The SAMHA report also cited a study from the Youth Risk Behavior Survey (YRBS), cigarette smoking among students under the age of 18 declined from 34.8 percent in 1995 to 19.5 percent in 2009. The decline in cigarette smoking among minors was brought by different factors, including the negative advertisements featuring health problems associated with smoking, and higher prices in tobacco products due to tax increases, among others additions to the Synar program. The United States Surgeon General pushed for more initiatives in encouraging young Americans to stay away from smoking tobacco last March.
According to Susan Marsiglia Gray, head of the Synar program, there is a lower chance for kids to become smokers when they become adults, if they are prevented from smoking before turning 18. She said, “By reducing retail access, we’re reducing one of the ways that kids can get introduced to tobacco and become smokers. Reducing retail access is an important part of a comprehensive tobacco control program, but it’s only one piece.” She emphasized the need for states to get involved in different initiatives in controlling tobacco, such as increasing tobacco taxes, enacting smoking bans and launching anti-smoking campaigns.
On the other hand, the United States Centers for Disease Control and Prevention reported that cigarette smoking among adults declined by 2.5 percent from 2010 to 2011, but the percentage of adults consuming other smoked tobacco products increased by 17 percent during the same period.

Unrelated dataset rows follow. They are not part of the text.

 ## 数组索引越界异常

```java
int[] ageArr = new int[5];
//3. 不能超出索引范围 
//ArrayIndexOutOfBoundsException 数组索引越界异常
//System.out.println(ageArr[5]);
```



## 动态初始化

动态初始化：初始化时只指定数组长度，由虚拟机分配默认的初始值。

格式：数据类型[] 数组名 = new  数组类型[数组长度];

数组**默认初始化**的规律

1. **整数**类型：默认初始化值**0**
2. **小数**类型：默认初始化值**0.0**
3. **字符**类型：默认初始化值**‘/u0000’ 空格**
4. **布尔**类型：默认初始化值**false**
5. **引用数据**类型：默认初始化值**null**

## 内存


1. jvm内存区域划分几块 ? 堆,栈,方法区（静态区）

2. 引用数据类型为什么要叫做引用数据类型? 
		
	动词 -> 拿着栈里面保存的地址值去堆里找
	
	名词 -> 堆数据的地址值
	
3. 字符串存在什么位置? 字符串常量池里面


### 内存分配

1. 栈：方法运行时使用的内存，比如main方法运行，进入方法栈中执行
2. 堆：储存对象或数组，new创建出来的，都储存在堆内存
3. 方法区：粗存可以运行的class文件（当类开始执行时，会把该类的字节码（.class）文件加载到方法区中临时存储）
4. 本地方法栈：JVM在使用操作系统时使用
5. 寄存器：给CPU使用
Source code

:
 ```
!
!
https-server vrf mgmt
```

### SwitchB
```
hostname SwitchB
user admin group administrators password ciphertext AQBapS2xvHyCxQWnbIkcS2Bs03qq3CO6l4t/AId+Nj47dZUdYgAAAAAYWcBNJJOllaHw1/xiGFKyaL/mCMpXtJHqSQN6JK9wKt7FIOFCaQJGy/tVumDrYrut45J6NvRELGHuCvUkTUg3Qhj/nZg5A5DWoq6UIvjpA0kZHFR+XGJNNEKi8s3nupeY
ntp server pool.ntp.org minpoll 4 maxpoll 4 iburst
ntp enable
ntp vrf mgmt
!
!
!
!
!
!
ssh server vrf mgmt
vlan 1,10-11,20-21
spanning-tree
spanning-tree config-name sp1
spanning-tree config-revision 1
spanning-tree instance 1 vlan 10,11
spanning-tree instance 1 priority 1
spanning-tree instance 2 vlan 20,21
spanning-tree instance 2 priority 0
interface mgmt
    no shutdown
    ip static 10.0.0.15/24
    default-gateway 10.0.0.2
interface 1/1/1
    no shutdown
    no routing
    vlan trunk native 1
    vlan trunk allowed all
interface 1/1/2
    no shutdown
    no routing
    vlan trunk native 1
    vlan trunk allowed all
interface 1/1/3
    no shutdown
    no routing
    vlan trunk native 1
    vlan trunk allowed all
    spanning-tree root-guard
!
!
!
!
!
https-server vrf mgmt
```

The U.S. Centers for Disease Control and Prevention (CDC) said that a large increase in the consumption of cigars and loose tobacco products offset the decline in cigarette consumption last year. Adult cigarette consumption fell 2.5 percent between 2010 and 2011, but consumption of other forms of smoked tobacco products increased more than 17 percent in the same period, according to the report, which highlighted disparities in taxes and classifications for tobacco products as part of the reason for the increase
Tobacco manufacturers in the United States, such as Altria Group, Inc. (NYSE:MO) and Reynolds American, Inc.(NYSE:RAI), reported strong earnings during the second quarter of 2012, despite the different challenges confronting the tobacco industry including health concerns, tax hikes, smoking bans, negative advertisements on smoking, and strong competition.
Altria Group, Inc. (NYSE:MO) reported implementing different business strategies to maintain its profitability by introducing new products at lower prices. The company highlighted sales growth in discounted and smokeless tobacco products.